| |
National needs for digital library technology:
images, languages, and data fusion.
The need to gather information about terrorism has highlighted
areas of application for digital library technology. Among
key issues are the ability to do image analysis, whether
face scanning at airports or analysis of satellite surveillance
photographs, and the need for search and translation from
languages not previously given much study. But perhaps
one of the most difficult problems is the ability to merge
information from many sources and in many media.
Spoken language processing is a familiar area, but more
attention has been given to statistical techniques in
recent years, and we now see an interest in handling languages
where we do not have large amounts of bilingual text.
Fortunately, statistical methods are improving and we
now see projects (at CMU and JHU, for example) on transference
of information between languages and on statistically
based translation.
Image retrieval is an area of great activity right now,
including 3-D graphics software and video as well as static
2-D pictures. The basic paradigm for image retrieval is
to crawl around the image with some low-level feature
extractor, and then use the numbers resulting as classifiers
for retrieval. The simplest feature to extract is the
color histogram, which is why Robert Wilensky always says
to be suspicious of any image retrieval demo which concentrates
on finding pictures of sunsets. Although we have moved
on from that, we are still well short of something a photo
or film librarian would use. About half the queries asked
of a film librarian require knowing the names of things
in a picture - not just "tower" or "river"
but "Eiffel Tower" or "River Seine".
Thus it may be as important to pursue projects based on
recognizing existing images from a dictionary (e.g. faces)
as to do basic feature extraction and classification.
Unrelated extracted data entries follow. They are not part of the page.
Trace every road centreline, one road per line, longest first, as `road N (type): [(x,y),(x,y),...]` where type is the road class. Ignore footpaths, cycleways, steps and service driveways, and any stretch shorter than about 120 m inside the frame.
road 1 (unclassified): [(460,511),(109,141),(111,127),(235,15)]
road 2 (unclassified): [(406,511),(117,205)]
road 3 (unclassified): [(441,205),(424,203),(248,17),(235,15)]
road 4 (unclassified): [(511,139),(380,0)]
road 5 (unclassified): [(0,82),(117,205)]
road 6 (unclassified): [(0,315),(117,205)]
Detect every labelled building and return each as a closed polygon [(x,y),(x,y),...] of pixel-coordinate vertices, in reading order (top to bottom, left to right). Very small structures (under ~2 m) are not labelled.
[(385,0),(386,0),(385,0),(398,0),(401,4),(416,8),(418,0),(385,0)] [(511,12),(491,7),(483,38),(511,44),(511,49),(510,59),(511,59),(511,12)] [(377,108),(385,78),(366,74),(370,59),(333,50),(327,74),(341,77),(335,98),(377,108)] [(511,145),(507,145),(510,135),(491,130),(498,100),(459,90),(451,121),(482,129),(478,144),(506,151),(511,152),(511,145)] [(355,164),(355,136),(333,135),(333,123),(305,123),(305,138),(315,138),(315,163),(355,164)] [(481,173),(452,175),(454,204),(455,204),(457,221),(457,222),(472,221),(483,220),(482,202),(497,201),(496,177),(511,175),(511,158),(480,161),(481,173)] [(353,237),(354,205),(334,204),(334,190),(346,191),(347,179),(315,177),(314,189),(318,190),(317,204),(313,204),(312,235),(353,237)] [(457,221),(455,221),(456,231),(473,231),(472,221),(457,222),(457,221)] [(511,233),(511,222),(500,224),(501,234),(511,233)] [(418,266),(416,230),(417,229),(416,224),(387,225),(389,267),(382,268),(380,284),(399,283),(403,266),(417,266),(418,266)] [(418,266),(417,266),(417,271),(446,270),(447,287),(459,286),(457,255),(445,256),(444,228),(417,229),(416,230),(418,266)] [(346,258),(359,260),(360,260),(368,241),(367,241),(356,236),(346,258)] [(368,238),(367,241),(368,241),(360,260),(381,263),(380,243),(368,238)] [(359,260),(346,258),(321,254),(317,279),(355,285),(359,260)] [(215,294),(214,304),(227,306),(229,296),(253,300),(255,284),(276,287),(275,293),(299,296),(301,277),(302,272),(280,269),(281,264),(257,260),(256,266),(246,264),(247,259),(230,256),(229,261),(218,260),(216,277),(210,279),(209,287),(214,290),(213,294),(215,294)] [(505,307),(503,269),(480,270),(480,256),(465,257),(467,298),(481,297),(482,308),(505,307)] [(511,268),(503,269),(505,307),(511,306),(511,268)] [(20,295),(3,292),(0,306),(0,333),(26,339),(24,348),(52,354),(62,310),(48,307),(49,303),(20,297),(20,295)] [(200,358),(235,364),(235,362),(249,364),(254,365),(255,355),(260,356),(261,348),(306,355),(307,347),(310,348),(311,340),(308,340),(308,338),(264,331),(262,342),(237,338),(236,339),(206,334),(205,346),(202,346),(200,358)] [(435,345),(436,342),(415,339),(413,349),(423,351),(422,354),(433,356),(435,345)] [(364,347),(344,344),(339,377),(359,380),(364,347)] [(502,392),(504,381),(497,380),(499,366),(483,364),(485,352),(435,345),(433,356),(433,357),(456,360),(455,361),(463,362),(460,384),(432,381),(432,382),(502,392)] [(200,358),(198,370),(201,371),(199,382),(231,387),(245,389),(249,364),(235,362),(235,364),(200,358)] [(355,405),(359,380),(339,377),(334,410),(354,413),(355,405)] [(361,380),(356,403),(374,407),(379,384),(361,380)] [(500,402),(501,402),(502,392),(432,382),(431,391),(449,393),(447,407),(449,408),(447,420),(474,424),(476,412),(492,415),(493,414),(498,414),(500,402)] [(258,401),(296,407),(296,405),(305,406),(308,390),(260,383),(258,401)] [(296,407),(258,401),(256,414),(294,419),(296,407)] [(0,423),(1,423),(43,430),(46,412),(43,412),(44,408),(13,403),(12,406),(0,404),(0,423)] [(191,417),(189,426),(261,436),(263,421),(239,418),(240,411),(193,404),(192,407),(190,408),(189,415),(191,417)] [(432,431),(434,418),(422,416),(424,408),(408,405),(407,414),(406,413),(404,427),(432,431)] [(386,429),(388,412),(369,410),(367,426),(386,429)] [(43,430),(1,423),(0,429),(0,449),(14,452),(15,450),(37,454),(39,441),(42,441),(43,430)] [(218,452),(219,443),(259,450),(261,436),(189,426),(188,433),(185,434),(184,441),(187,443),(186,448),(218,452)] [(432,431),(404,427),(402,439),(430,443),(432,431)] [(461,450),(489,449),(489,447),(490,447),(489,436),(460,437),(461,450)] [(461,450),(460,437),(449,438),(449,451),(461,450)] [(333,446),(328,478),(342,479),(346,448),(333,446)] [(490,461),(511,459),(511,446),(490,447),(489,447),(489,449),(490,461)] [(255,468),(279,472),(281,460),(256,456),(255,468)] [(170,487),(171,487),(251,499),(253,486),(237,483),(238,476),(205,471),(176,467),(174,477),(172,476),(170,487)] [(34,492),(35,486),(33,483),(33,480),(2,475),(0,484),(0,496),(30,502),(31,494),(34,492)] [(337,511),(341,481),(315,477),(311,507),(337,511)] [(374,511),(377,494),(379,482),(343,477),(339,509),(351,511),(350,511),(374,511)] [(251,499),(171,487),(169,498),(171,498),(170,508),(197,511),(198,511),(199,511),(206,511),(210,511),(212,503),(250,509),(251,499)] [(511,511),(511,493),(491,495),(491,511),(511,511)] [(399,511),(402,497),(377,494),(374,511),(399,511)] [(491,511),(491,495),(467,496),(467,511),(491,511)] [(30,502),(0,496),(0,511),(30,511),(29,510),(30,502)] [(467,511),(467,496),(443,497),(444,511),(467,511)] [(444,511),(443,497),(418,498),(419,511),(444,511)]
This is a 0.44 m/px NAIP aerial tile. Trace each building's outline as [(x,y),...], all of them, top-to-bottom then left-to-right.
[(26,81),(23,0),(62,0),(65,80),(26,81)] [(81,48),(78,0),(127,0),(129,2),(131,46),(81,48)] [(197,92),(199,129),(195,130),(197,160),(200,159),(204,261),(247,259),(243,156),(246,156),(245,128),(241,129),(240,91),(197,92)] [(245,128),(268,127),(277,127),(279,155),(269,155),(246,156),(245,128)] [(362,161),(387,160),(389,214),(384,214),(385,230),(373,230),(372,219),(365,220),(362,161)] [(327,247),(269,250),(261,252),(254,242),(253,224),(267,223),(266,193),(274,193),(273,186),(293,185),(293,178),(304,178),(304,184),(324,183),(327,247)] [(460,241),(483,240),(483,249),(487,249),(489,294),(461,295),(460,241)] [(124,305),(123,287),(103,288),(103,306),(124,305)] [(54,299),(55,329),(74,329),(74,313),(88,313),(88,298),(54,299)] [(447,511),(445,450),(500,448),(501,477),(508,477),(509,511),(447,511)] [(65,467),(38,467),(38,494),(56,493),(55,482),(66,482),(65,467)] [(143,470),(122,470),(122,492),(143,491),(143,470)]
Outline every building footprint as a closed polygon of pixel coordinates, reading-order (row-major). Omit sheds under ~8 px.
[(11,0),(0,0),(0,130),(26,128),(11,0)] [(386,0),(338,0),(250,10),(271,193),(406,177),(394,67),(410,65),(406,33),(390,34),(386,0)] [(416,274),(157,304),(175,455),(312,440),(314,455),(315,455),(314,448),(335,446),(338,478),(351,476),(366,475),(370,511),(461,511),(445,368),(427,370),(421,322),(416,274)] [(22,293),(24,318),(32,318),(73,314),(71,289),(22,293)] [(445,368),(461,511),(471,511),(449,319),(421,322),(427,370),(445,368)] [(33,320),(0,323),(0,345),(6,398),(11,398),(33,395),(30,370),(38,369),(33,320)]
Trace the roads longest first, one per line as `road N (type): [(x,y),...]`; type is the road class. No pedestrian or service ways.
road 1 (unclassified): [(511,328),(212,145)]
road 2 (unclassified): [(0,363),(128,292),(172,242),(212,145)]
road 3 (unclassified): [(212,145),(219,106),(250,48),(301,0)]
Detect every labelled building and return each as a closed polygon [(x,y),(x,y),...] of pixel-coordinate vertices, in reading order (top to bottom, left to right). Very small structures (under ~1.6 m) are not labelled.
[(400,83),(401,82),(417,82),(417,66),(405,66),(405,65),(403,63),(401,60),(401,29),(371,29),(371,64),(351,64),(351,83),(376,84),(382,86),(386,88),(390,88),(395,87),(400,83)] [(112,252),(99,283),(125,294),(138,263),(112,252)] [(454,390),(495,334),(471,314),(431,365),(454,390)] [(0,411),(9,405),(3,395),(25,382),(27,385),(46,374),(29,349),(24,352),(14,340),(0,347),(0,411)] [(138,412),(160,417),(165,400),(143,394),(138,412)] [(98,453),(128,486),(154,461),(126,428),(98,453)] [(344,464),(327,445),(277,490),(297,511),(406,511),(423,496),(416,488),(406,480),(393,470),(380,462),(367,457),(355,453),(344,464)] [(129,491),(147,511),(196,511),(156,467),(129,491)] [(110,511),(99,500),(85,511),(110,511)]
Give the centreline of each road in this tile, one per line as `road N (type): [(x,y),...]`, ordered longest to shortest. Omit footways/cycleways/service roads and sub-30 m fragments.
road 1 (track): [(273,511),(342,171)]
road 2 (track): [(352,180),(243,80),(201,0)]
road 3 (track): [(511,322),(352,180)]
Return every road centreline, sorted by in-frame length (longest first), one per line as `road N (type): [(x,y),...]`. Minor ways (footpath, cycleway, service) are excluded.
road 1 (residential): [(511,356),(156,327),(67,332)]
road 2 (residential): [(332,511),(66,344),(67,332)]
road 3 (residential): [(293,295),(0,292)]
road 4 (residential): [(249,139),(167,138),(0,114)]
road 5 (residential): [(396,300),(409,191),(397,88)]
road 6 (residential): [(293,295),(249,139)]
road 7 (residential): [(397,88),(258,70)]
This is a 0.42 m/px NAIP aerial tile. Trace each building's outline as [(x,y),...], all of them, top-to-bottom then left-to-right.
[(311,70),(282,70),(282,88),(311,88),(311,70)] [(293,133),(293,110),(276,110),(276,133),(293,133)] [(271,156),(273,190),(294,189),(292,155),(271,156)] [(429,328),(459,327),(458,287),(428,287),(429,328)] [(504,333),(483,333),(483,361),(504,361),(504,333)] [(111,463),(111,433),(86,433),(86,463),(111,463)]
Some interesting projects are the shape recognition and
image labeling work at Berkeley (Malik and Forsyth), scale
and viewpoint invariance search at Oxford (Zisserman),
and face recognition at CMU. Interesting applications
include analysis of aerial photographs, analyzing images
of geological structures, and (recently) a stress on individual
tracking by looking through pictures. The most recent
research frontier is in 3-D models and searching, ranging
from historic building reconstruction to drug design.
The need to integrate large amounts of information from
multiple sources, and to present information in more intelligible
ways, are also challenging our researchers. But again,
progress is being made: there is now a 100 terabyte public
text data base (the Internet Archive) and we are learning
more techniques for summarization and filtering. We still
need better ways to display information and to exploit
it in practice.
|
|